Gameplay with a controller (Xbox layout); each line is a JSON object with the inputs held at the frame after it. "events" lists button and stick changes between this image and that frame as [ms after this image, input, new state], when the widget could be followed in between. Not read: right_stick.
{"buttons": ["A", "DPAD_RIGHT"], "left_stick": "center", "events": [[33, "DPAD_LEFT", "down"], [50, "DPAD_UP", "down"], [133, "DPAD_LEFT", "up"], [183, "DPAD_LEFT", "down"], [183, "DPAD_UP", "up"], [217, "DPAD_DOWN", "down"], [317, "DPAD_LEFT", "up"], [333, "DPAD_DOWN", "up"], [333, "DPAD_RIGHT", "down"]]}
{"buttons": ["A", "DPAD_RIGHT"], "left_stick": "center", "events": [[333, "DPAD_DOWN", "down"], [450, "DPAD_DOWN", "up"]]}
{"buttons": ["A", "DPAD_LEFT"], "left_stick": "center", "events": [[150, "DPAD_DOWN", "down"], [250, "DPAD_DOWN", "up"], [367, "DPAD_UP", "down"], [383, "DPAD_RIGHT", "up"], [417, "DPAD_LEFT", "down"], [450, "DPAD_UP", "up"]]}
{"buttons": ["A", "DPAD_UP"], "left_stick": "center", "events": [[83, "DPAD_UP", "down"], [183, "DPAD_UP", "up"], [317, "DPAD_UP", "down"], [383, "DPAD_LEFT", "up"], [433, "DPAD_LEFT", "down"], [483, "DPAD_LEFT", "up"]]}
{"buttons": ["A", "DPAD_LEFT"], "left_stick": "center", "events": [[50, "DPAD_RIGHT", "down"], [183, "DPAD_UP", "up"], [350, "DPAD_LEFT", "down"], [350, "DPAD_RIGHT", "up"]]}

» **What to do**:
The reply should contain all of the entries exactly as shown above.

» **Result of this task**:
Gameplay with a controller (Xbox layout); each line is a JSON object with the inputs held at the frame after it. "events" lists button and stick changes between this image and that frame as [ms after this image, input, new state], when the widget could be followed in between. Not read: right_stick.
{"buttons": ["A", "DPAD_RIGHT"], "left_stick": "center", "events": [[33, "DPAD_LEFT", "down"], [50, "DPAD_UP", "down"], [133, "DPAD_LEFT", "up"], [183, "DPAD_LEFT", "down"], [183, "DPAD_UP", "up"], [217, "DPAD_DOWN", "down"], [317, "DPAD_LEFT", "up"], [333, "DPAD_DOWN", "up"], [333, "DPAD_RIGHT", "down"]]}
{"buttons": ["A", "DPAD_RIGHT"], "left_stick": "center", "events": [[333, "DPAD_DOWN", "down"], [450, "DPAD_DOWN", "up"]]}
{"buttons": ["A", "DPAD_LEFT"], "left_stick": "center", "events": [[150, "DPAD_DOWN", "down"], [250, "DPAD_DOWN", "up"], [367, "DPAD_UP", "down"], [383, "DPAD_RIGHT", "up"], [417, "DPAD_LEFT", "down"], [450, "DPAD_UP", "up"]]}
{"buttons": ["A", "DPAD_UP"], "left_stick": "center", "events": [[83, "DPAD_UP", "down"], [183, "DPAD_UP", "up"], [317, "DPAD_UP", "down"], [383, "DPAD_LEFT", "up"], [433, "DPAD_LEFT", "down"], [483, "DPAD_LEFT", "up"]]}
{"buttons": ["A", "DPAD_LEFT"], "left_stick": "center", "events": [[50, "DPAD_RIGHT", "down"], [183, "DPAD_UP", "up"], [350, "DPAD_LEFT", "down"], [350, "DPAD_RIGHT", "up"]]}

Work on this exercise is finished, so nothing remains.